__Job item__. Except for the pictures, output the records in full and exactly.

__Given records__.
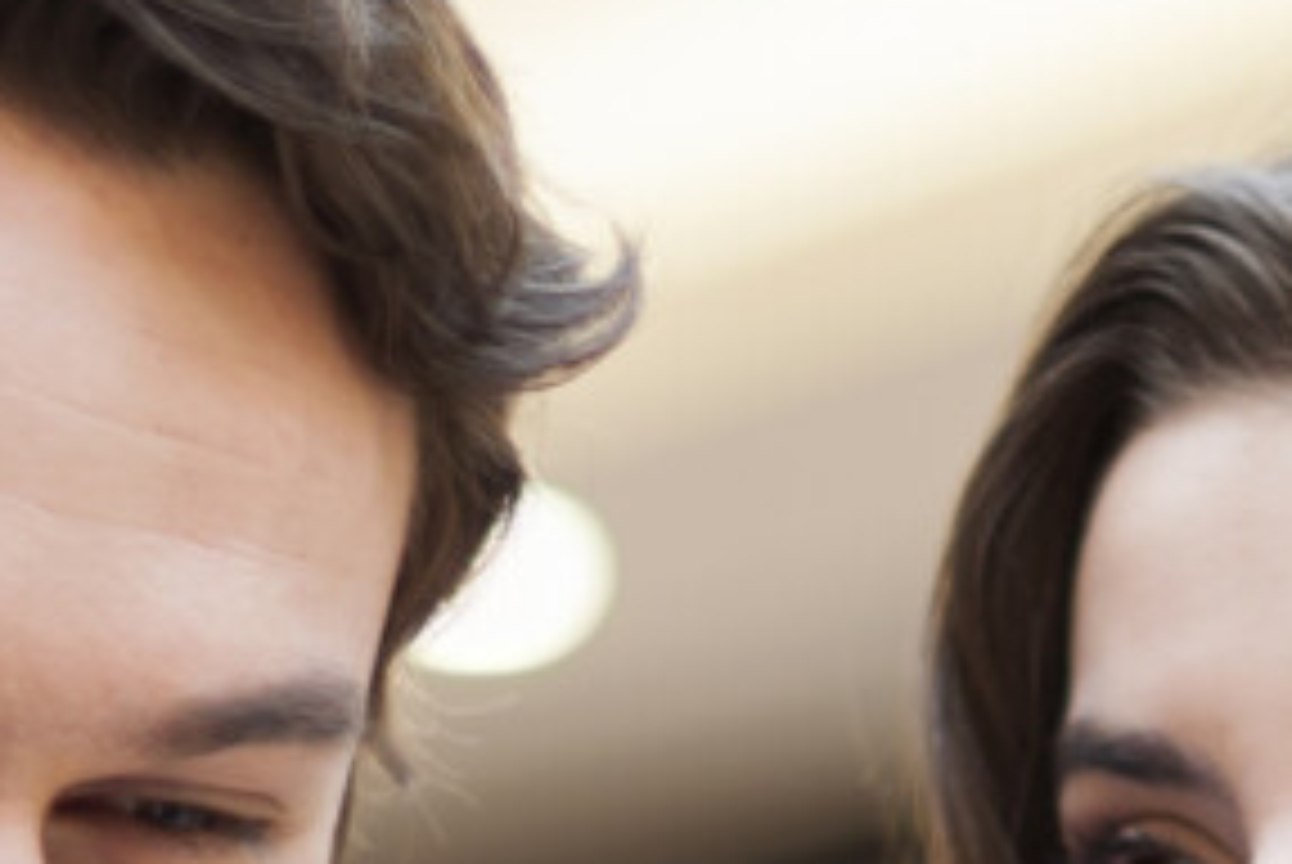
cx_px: 1711
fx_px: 12502
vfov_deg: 3.9
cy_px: 2248
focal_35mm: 348
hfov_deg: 5.9
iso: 100
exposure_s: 1/125
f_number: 1.8
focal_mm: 50
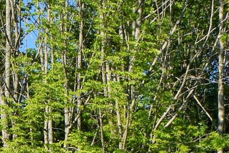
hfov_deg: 12.2
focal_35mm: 162
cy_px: 278
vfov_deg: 8.2
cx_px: -97
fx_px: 1030
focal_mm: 18
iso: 100
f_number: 11
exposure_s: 1/200
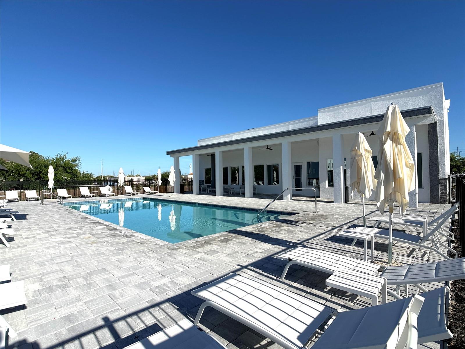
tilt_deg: +1.4
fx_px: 322
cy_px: 174
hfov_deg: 71.6
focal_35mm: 24
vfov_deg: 56.8
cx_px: 232
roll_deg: +0.6
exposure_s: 1/8130
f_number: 1.78
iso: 80
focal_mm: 6.76
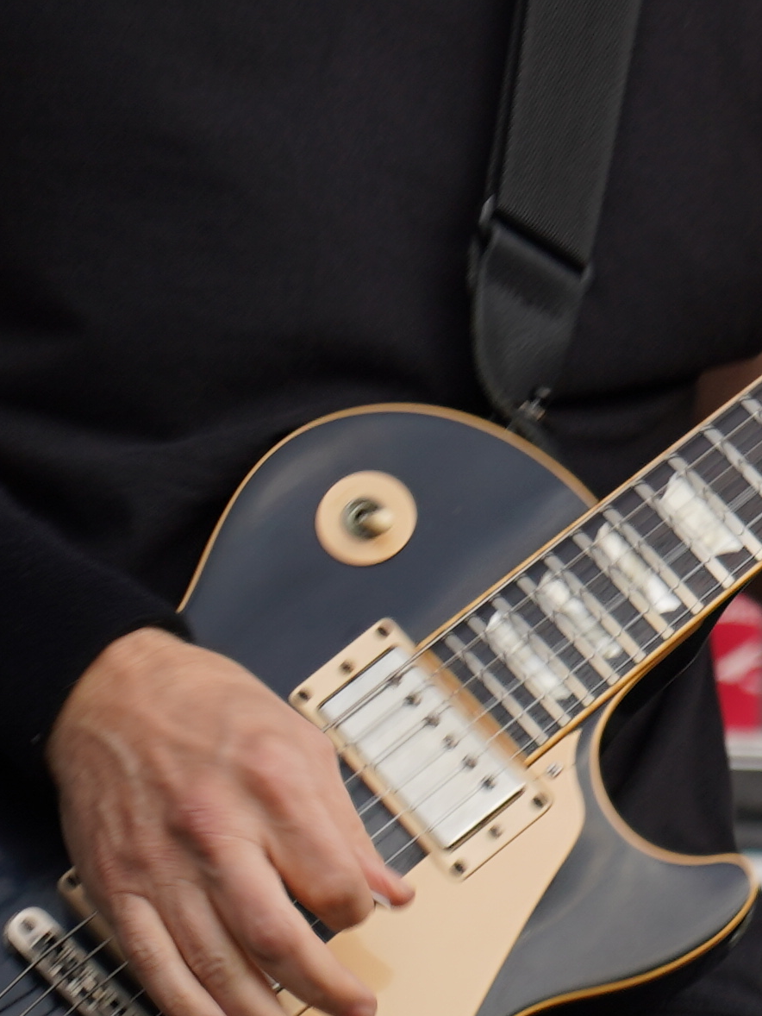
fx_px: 15081
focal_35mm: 514
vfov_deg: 3.9
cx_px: 1674
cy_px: 72
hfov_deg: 2.9
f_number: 4.5
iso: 100
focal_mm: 105
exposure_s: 1/160
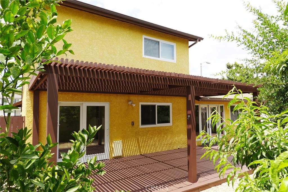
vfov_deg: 53.1
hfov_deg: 73.7
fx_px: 192
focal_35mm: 24
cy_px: 96
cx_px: 144
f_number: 5.6
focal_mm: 9
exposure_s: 1/200
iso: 100
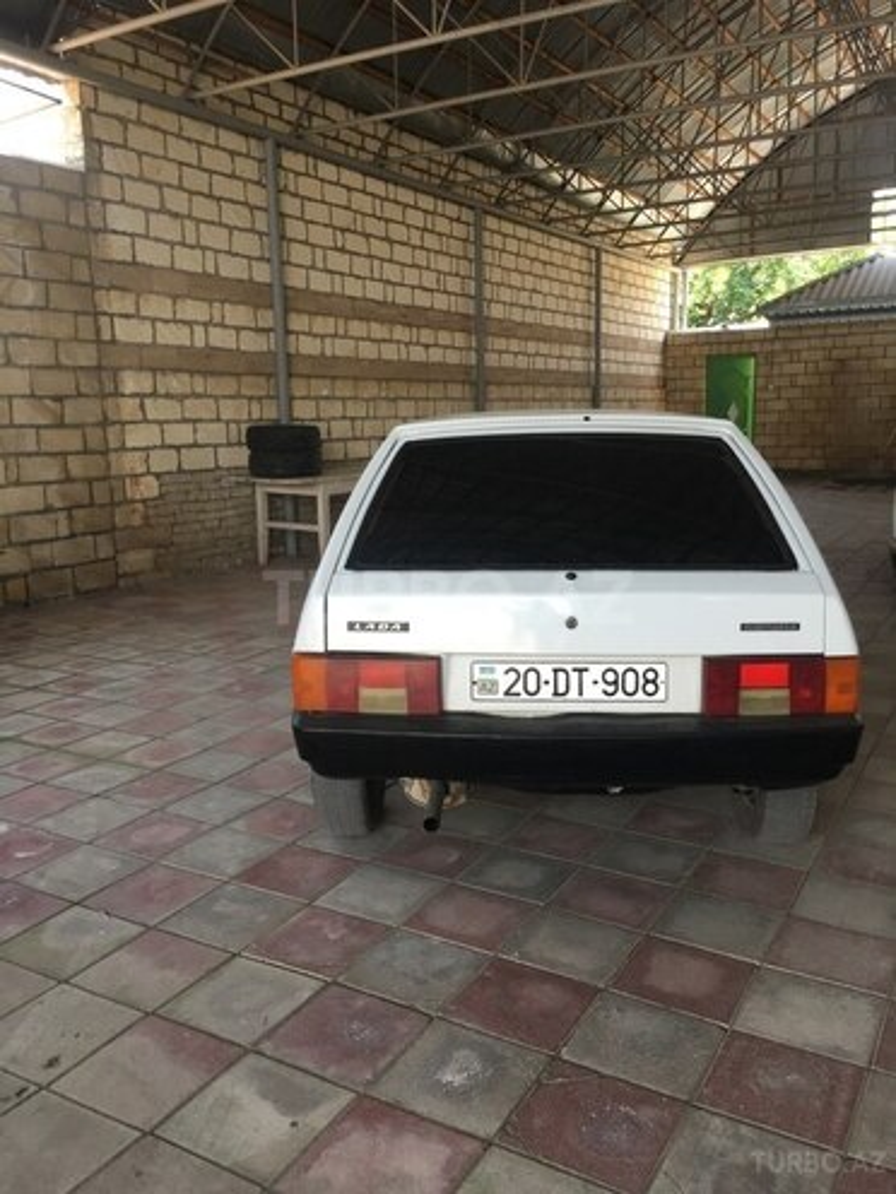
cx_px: 448
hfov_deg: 48.2
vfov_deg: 61.7
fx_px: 1001
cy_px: 597
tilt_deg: -12.3
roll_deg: -0.5
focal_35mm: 29
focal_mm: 4.15
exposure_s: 1/100
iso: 40
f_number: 2.2
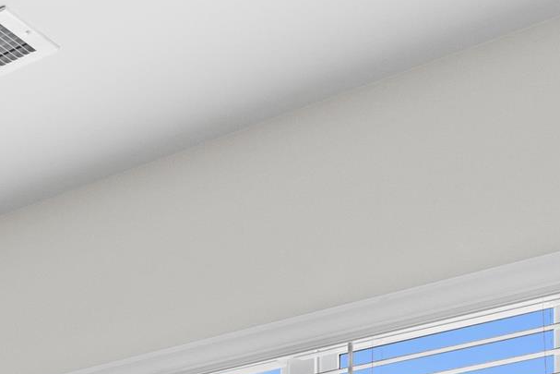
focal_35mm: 84
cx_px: -371
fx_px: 1300
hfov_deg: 19.7
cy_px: 781
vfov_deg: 13.6
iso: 200
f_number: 6.3
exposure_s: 1/25
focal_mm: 11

__Answer box__.
cx_px: 1711
fx_px: 12502
vfov_deg: 3.9
cy_px: 2248
focal_35mm: 348
hfov_deg: 5.9
iso: 100
exposure_s: 1/125
f_number: 1.8
focal_mm: 50
hfov_deg: 12.2
focal_35mm: 162
cy_px: 278
vfov_deg: 8.2
cx_px: -97
fx_px: 1030
focal_mm: 18
iso: 100
f_number: 11
exposure_s: 1/200
tilt_deg: +1.4
fx_px: 322
cy_px: 174
hfov_deg: 71.6
focal_35mm: 24
vfov_deg: 56.8
cx_px: 232
roll_deg: +0.6
exposure_s: 1/8130
f_number: 1.78
iso: 80
focal_mm: 6.76
fx_px: 15081
focal_35mm: 514
vfov_deg: 3.9
cx_px: 1674
cy_px: 72
hfov_deg: 2.9
f_number: 4.5
iso: 100
focal_mm: 105
exposure_s: 1/160
vfov_deg: 53.1
hfov_deg: 73.7
fx_px: 192
focal_35mm: 24
cy_px: 96
cx_px: 144
f_number: 5.6
focal_mm: 9
exposure_s: 1/200
iso: 100
cx_px: 448
hfov_deg: 48.2
vfov_deg: 61.7
fx_px: 1001
cy_px: 597
tilt_deg: -12.3
roll_deg: -0.5
focal_35mm: 29
focal_mm: 4.15
exposure_s: 1/100
iso: 40
f_number: 2.2
focal_35mm: 84
cx_px: -371
fx_px: 1300
hfov_deg: 19.7
cy_px: 781
vfov_deg: 13.6
iso: 200
f_number: 6.3
exposure_s: 1/25
focal_mm: 11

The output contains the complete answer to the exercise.